GIVEN RECORDS:

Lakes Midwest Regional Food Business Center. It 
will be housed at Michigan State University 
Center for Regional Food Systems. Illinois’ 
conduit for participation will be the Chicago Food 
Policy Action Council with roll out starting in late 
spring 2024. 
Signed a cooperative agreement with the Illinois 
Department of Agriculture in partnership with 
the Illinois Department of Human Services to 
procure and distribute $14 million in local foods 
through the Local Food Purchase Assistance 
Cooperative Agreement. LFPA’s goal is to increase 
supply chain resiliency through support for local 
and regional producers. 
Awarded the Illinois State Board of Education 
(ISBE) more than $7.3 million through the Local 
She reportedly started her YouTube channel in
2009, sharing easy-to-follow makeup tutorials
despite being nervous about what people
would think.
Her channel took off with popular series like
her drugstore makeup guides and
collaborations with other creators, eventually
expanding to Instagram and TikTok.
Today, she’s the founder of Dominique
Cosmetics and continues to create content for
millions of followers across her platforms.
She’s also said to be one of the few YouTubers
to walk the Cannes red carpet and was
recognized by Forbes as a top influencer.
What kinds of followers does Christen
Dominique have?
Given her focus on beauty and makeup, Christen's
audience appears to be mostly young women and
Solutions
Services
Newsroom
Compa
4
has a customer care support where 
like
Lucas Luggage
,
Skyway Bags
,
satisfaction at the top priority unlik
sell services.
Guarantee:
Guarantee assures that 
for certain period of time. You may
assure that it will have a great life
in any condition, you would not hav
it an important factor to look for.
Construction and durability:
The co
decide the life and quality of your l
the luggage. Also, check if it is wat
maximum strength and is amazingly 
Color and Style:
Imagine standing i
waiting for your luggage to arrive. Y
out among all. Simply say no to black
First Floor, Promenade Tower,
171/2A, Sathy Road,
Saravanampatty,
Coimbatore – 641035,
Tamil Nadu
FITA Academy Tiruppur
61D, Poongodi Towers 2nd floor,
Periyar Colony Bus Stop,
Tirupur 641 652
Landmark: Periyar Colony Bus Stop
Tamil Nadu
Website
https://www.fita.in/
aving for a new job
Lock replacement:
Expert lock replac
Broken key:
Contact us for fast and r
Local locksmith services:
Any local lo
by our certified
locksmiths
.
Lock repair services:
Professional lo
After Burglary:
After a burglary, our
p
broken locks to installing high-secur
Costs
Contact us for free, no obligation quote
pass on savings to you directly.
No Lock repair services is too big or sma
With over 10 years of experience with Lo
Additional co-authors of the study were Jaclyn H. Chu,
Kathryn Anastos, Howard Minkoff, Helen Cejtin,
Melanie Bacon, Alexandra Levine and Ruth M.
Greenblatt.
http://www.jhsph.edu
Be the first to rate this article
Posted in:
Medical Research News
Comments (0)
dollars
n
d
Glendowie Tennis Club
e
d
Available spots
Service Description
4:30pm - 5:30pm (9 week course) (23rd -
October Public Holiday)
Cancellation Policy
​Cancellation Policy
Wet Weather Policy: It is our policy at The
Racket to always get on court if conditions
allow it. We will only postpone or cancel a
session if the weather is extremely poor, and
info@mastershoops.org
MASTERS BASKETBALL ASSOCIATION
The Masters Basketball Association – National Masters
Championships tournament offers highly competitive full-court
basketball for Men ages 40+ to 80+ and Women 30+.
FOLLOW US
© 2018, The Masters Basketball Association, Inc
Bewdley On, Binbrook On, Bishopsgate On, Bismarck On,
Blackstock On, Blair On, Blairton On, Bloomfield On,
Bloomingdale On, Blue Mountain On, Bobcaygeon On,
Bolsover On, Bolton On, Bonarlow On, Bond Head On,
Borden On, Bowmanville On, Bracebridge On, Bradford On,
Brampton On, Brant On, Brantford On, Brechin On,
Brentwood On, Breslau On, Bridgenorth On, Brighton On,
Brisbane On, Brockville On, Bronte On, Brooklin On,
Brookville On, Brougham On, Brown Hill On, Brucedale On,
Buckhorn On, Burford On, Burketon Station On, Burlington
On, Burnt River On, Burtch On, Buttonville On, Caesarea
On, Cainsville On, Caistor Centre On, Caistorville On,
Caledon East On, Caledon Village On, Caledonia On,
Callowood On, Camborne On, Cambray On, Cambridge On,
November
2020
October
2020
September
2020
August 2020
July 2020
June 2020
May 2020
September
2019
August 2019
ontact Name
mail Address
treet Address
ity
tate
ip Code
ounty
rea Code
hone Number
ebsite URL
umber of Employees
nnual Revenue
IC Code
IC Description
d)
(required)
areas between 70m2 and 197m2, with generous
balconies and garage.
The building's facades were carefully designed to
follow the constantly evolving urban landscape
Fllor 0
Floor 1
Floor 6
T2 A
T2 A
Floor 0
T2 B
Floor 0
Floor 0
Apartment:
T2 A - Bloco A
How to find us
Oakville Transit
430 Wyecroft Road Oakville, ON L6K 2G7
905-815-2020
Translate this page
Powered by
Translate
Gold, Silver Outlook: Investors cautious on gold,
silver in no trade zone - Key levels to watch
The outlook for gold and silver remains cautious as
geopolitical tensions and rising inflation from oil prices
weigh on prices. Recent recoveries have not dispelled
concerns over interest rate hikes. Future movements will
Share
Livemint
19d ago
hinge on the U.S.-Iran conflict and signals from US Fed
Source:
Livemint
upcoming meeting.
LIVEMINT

TASK INSTRUCTIONS:
When a line in the listing has the word "like", return that line.

OUTPUT OF THE TASK:
Her channel took off with popular series like
like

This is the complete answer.